Thomas Piketty: In times of crisis dominant ideologies get challenged

By Nicholas Norbrook

Posted on April 5, 2020 11:02

Thomas Piketty tells The Africa Report that in times of great crisis, economic ideology shows itself to be fragile — and that opportunities for change emerge. Thomas Piketty believes that times of crisis can reveal the fragility of dominant ideologies. Piketty believes that economic laws are more about political choices than the dominant ideology would make have you believe

Some believe that things will snap back to how it was before. Others suspect the future is more malleable.

“Economic ideologies are very fragile, and times of crisis are always times when dominant ideologies are being challenged and possibly go through major transformations”, says Thomas Piketty, professor at the Paris School of Economics, told The Africa Report.

His new book, Capital and Ideology, which builds on his previous tome, Capital in the 21st Century, has recently been translated into english. [Search here for data and information from the book]
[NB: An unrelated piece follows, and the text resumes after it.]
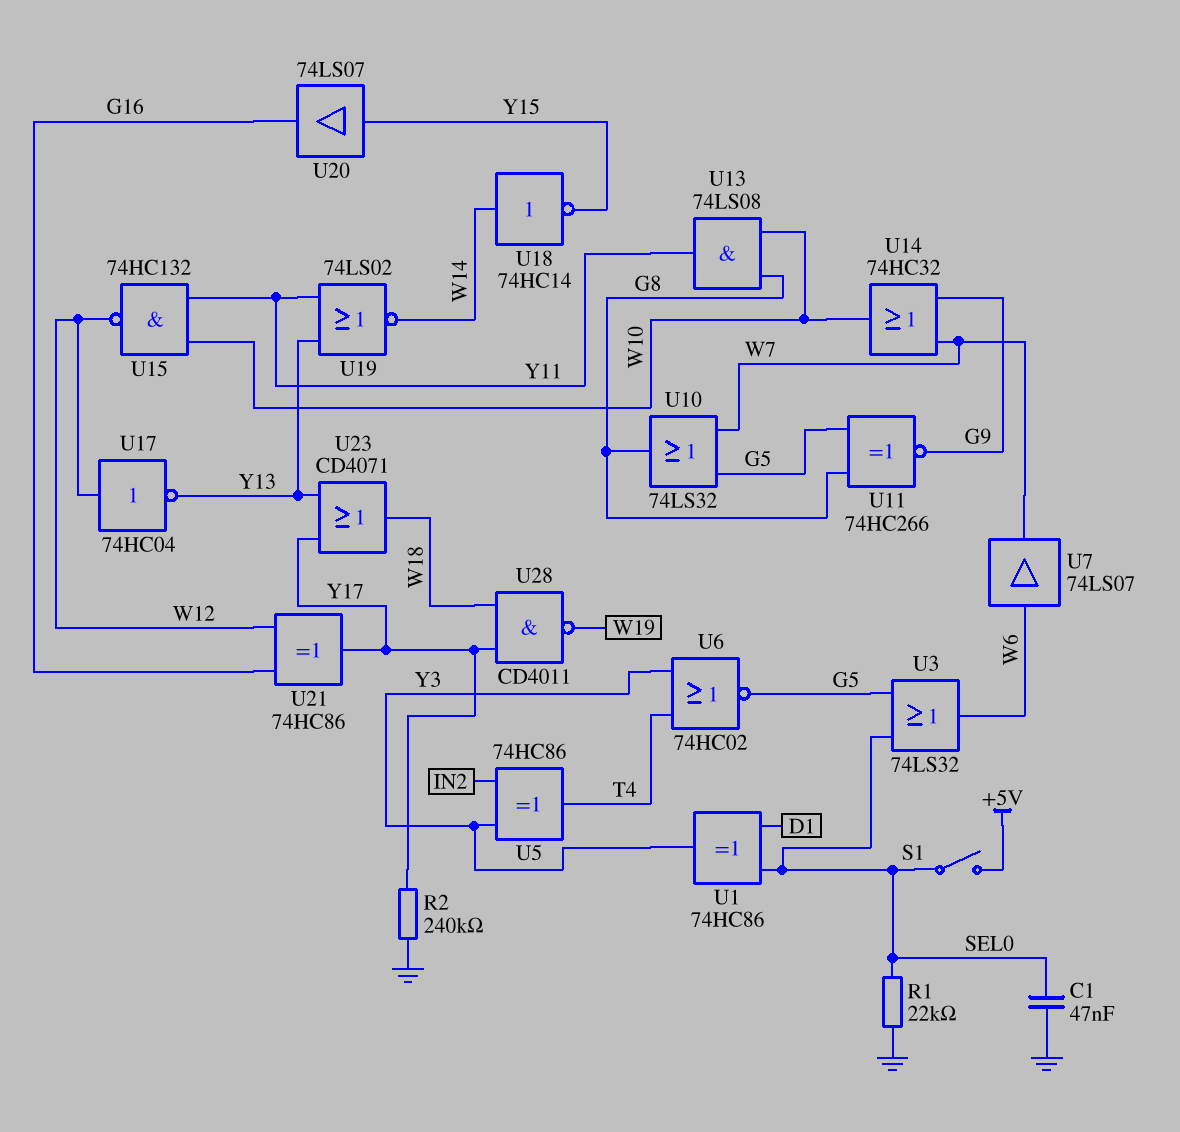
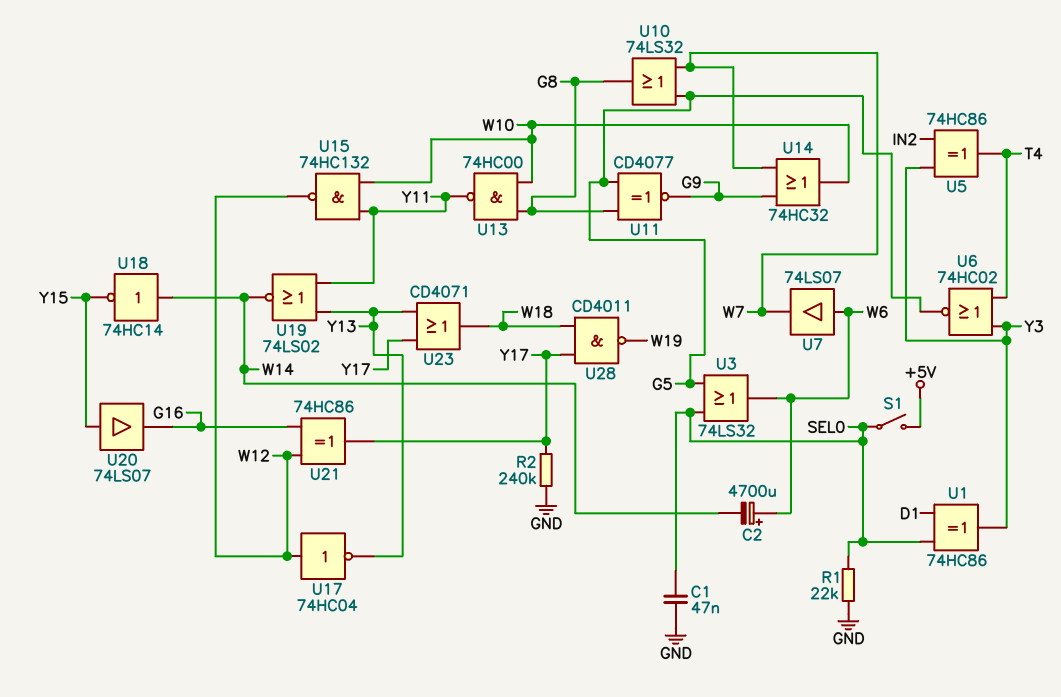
C2: none -> 4700uF (plus W6, minus W14)
U11: XNOR 74HC266 (in G5, in G8, out G9) -> XNOR CD4077 (in G5, in G8, out G9)
U13: AND 74LS08 (in G8, in W10, out Y11) -> NAND 74HC00 (in G8, in W10, out Y11)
A central tenet: while there has been a drive to paint the laws of economics to be as immutable as those of physics, actually much of the way the world economy is structured is a result of the choices politicians make.

In essence, inequality is a choice not an inevitability.

Rahm Emmanuel, the first chief of staff to Barack Obama, on arriving in the White House in 2008 said “Never let a good crisis go to waste” . The Obama administration used the financial crash to push through progressive healthcare legislation in the following years.

Piketty is hesitant with coronavirus. “I don’t want to instrumentalise this crisis. Things can get so bad with mortality.”

He points to the much higher mortality rates caused by the Spanish flu of 1919 in poorer countries – and is concerned that African countries will see similar outcomes without heavy intervention.

Instead, for Africa, Piketty calls for quick, ambitious social safety net programmes to mitigate the severe economic and social impact of the crisis.

Importantly, social distancing will not work where these programmes do not exist. “If you can’t go and work, that can’t last for very long”, says Piketty. “So there is a big risk that this strategy can’t be sustainable”.

This points to a reckoning: once you have higher social spending, you have to pay for it.

This is turn will prompts questions about what a country does about its debt, monetary policy, how it re-organises its tax system, how it organises economic relations between countries… “and one of the lessons from history is that these dominant views about how to organise the economic system can change very quickly when faced with crises like this one”, says Piketty.

In these forward-looking conversations, Piketty expects African countries will have a great contribution to make.

For example, he points to the restructuring of the CFA Franc as it weans itself off French control: “how to define a common currency, [and if] it is possible to put it to the service of a development model that is able to provide more investment for the young generation”.